Baudhāyana also makes repeated references to the Sannyasa (ascetic) stage and its behavioral focus, such as in verses II.13.7 and 11.18.13. This reference, Olivelle states, is found in many early to mid 1st millennium BC texts, and is clearly from gnomic poetry about an established ascetic tradition by the time Baudhayana Dharmasutra and other texts were written. Katha Upanishad, in hymns 2.1–2.2 contrasts the human feeling of pleasant (preyas, प्रेयस्) with that of bliss (sreyas, श्रेयस्), praising the latter. The hymns of Rig Veda in Book 10 Chapter 136, mention Muni (मुनि, monks, mendicants, holy man), with characteristics that mirror those found in later concepts of renunication-practising, Moksha-motivated ascetics (Sannyasins and Sannyasinis). These Muni are said to be Kesins (केशिन्, long haired) wearing Mala clothes (मल, dirty, soil-colored, yellow, orange, saffron) and engaged in the affairs of Mananat (mind, meditation).

केश्यग्निं केशी विषं केशी बिभर्ति रोदसी । केशी विश्वं स्वर्दृशे केशीदं ज्योतिरुच्यते ॥१॥

मुनयो वातरशनाः पिशङ्गा वसते मला । वातस्यानु ध्राजिं यन्ति यद्देवासो अविक्षत ॥२॥

He with the long loose locks (of hair) supports Agni, and moisture, heaven, and earth; He is all sky to look upon: he with long hair is called this light. The Munis, girdled with the wind, wear garments of soil hue; They, following the wind's swift course go where the Gods have gone before.
— Rig Veda, Hymn 10.CXXXVI.1–2

Scharfe states, "there are abundant references both to the trivarga and caturvarga in Hindu literature throughout the ages".

==Purushartha-focused literature==
Each of these four canonical puruṣārthas was subjected to a process of study and extensive literary development in Indian history. This produced numerous treatises, with a diversity of views, in each category. Some Purushartha-focused literature include,

- On Dharma
These texts discuss dharma from various religious, social, duties, morals and personal ethics perspective. Each of six major schools of Hinduism has its own literature on dharma. Examples include Dharma-sutras (particularly by Gautama, Apastamba, Baudhayana and Vāsiṣṭha) and Dharma-sastras (particularly Manusmṛti, Yājñavalkya Smṛti, Nāradasmṛti and Viṣṇusmṛti). At personal dharma level, this includes many chapters of Yogasutras. The Book I of the Tamil moral text of the Tirukkural exclusively focuses on aram, the Tamil term for dharma, although the entire work of the Tirukkural keeps dharma as its base.

----------

Exercise prompt »
Return everything in the text on the puruṣārthas from "He with the" down to "have gone before.". The records were drawn from a separate source and have no connection to the text.

(Pose estimation data)

----------

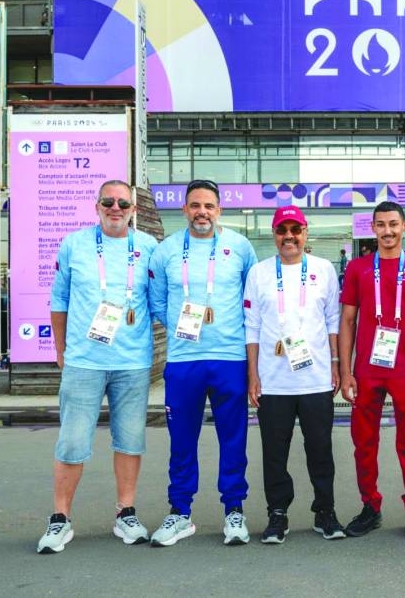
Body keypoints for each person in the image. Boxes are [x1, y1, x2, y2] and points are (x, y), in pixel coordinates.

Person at [36, 180, 158, 554]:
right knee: (72, 442)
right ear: (97, 206)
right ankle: (60, 518)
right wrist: (61, 351)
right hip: (84, 362)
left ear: (133, 209)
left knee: (130, 441)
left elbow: (159, 300)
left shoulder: (149, 247)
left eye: (123, 203)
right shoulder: (74, 244)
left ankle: (126, 513)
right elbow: (59, 300)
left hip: (132, 363)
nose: (115, 208)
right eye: (109, 201)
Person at [147, 179, 256, 546]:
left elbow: (250, 299)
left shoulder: (239, 247)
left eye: (209, 206)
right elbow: (157, 302)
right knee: (181, 440)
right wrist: (181, 330)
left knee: (233, 439)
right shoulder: (166, 250)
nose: (202, 212)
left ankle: (234, 510)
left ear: (219, 210)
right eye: (195, 205)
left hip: (229, 358)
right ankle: (180, 512)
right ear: (184, 210)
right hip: (184, 359)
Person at [243, 205, 346, 543]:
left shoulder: (323, 269)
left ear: (305, 233)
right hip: (273, 380)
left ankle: (325, 511)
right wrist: (253, 375)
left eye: (295, 230)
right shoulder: (258, 273)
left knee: (320, 448)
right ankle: (277, 513)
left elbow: (332, 320)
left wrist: (336, 364)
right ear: (274, 234)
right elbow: (252, 327)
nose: (289, 236)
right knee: (274, 452)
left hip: (316, 378)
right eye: (282, 230)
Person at [338, 201, 405, 539]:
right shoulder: (358, 268)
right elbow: (347, 321)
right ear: (373, 228)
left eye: (393, 224)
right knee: (364, 442)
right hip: (367, 370)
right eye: (380, 225)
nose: (387, 231)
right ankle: (370, 506)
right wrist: (346, 371)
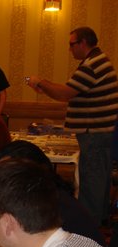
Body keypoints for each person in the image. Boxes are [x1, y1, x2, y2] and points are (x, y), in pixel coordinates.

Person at [27, 26, 118, 225]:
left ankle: (88, 225)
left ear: (83, 43)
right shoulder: (99, 60)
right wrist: (45, 87)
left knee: (92, 180)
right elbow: (70, 91)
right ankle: (99, 220)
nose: (70, 49)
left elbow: (65, 93)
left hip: (94, 133)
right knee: (99, 177)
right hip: (101, 132)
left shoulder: (91, 65)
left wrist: (39, 81)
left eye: (72, 44)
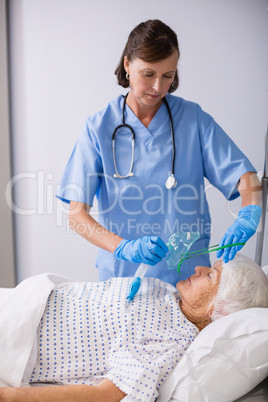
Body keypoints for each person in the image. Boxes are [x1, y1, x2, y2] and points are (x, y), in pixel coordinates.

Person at [56, 19, 262, 285]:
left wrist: (248, 214)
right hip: (122, 278)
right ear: (128, 65)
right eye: (149, 74)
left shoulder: (193, 119)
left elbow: (247, 178)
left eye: (168, 76)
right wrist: (123, 247)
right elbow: (76, 215)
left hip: (189, 282)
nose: (158, 88)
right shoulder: (98, 128)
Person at [0, 254, 267, 402]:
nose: (198, 268)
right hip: (26, 298)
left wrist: (9, 397)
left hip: (19, 335)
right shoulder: (169, 294)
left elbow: (104, 395)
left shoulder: (171, 342)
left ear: (218, 309)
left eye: (210, 275)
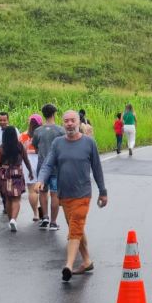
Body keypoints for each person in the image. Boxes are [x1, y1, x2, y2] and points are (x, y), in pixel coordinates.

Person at [35, 110, 108, 282]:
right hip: (64, 195)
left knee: (75, 227)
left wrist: (103, 192)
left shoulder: (89, 143)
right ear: (63, 123)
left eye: (72, 120)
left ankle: (68, 265)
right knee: (77, 227)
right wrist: (40, 180)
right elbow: (47, 164)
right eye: (66, 121)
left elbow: (97, 169)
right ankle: (87, 261)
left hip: (82, 194)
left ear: (78, 122)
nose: (69, 124)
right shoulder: (57, 143)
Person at [33, 104, 66, 230]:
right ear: (54, 114)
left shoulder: (38, 131)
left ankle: (44, 217)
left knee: (42, 191)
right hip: (56, 167)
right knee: (54, 194)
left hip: (42, 166)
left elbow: (35, 146)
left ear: (44, 114)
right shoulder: (60, 130)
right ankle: (53, 222)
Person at [0, 127, 33, 232]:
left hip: (4, 174)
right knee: (16, 199)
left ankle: (10, 219)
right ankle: (13, 220)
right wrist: (30, 171)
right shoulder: (19, 146)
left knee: (8, 199)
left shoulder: (1, 148)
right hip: (16, 173)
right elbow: (26, 159)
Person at [19, 114, 43, 221]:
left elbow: (19, 151)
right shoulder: (43, 133)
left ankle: (36, 214)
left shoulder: (23, 135)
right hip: (41, 159)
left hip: (28, 161)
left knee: (32, 190)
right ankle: (43, 212)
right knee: (43, 189)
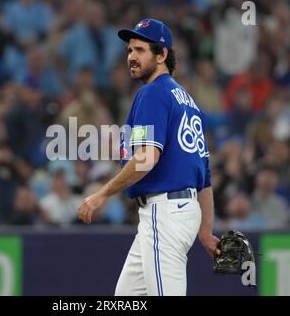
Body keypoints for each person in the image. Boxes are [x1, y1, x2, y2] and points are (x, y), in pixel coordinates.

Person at [78, 18, 219, 296]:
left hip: (164, 213)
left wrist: (102, 194)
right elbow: (204, 178)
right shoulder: (188, 101)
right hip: (178, 212)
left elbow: (146, 158)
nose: (131, 57)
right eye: (129, 50)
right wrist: (205, 231)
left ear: (162, 54)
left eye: (140, 50)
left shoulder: (153, 93)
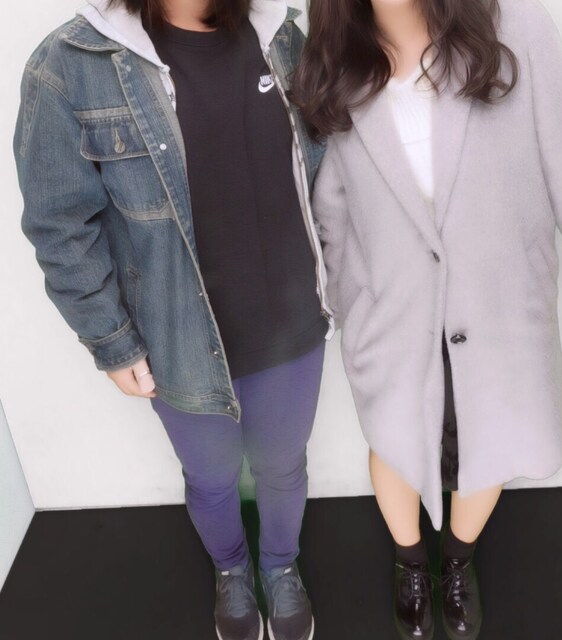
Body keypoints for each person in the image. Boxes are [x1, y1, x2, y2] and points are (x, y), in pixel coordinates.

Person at [293, 0, 562, 639]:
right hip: (392, 316)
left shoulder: (515, 30)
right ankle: (410, 565)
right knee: (394, 440)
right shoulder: (334, 65)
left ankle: (457, 561)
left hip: (499, 307)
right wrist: (347, 304)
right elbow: (331, 207)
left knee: (491, 438)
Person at [14, 1, 332, 639]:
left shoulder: (281, 33)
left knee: (282, 465)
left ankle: (280, 565)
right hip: (177, 335)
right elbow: (59, 226)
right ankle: (232, 569)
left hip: (291, 318)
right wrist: (112, 341)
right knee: (211, 476)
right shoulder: (69, 63)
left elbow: (325, 168)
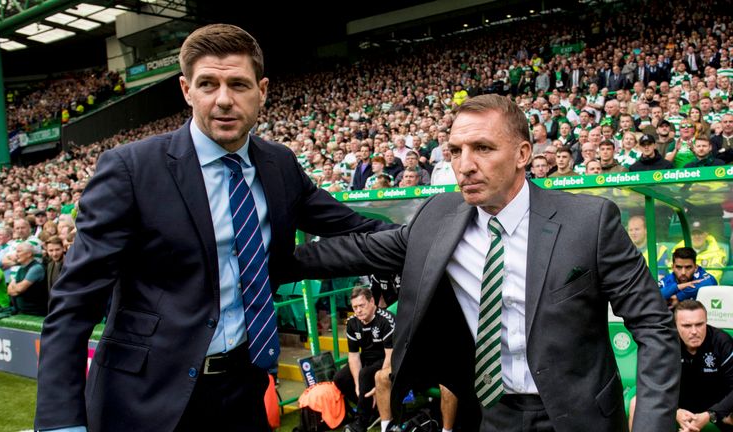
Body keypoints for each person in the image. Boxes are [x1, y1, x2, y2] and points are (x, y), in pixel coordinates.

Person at [34, 24, 390, 432]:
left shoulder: (279, 166)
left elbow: (355, 227)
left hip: (243, 389)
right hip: (145, 399)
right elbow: (74, 302)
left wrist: (440, 231)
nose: (223, 100)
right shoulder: (131, 169)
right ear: (187, 91)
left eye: (238, 84)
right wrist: (60, 422)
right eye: (208, 84)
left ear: (263, 90)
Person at [292, 95, 679, 431]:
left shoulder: (589, 223)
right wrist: (270, 263)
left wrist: (651, 424)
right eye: (456, 151)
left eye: (483, 148)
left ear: (523, 154)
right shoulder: (436, 219)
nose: (465, 165)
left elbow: (654, 325)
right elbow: (360, 250)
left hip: (582, 416)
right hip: (493, 414)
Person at [631, 300, 733, 432]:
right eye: (686, 326)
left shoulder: (722, 342)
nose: (694, 331)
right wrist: (675, 411)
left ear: (706, 321)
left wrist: (712, 414)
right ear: (675, 326)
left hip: (715, 404)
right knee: (636, 403)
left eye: (700, 324)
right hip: (678, 404)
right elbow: (652, 384)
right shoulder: (664, 344)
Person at [334, 287, 394, 432]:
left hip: (386, 359)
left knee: (365, 374)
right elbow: (354, 356)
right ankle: (372, 410)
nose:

----------

Solved exercise »
He with the long loose locks (of hair) supports Agni, and moisture, heaven, and earth; He is all sky to look upon: he with long hair is called this light. The Munis, girdled with the wind, wear garments of soil hue; They, following the wind's swift course go where the Gods have gone before.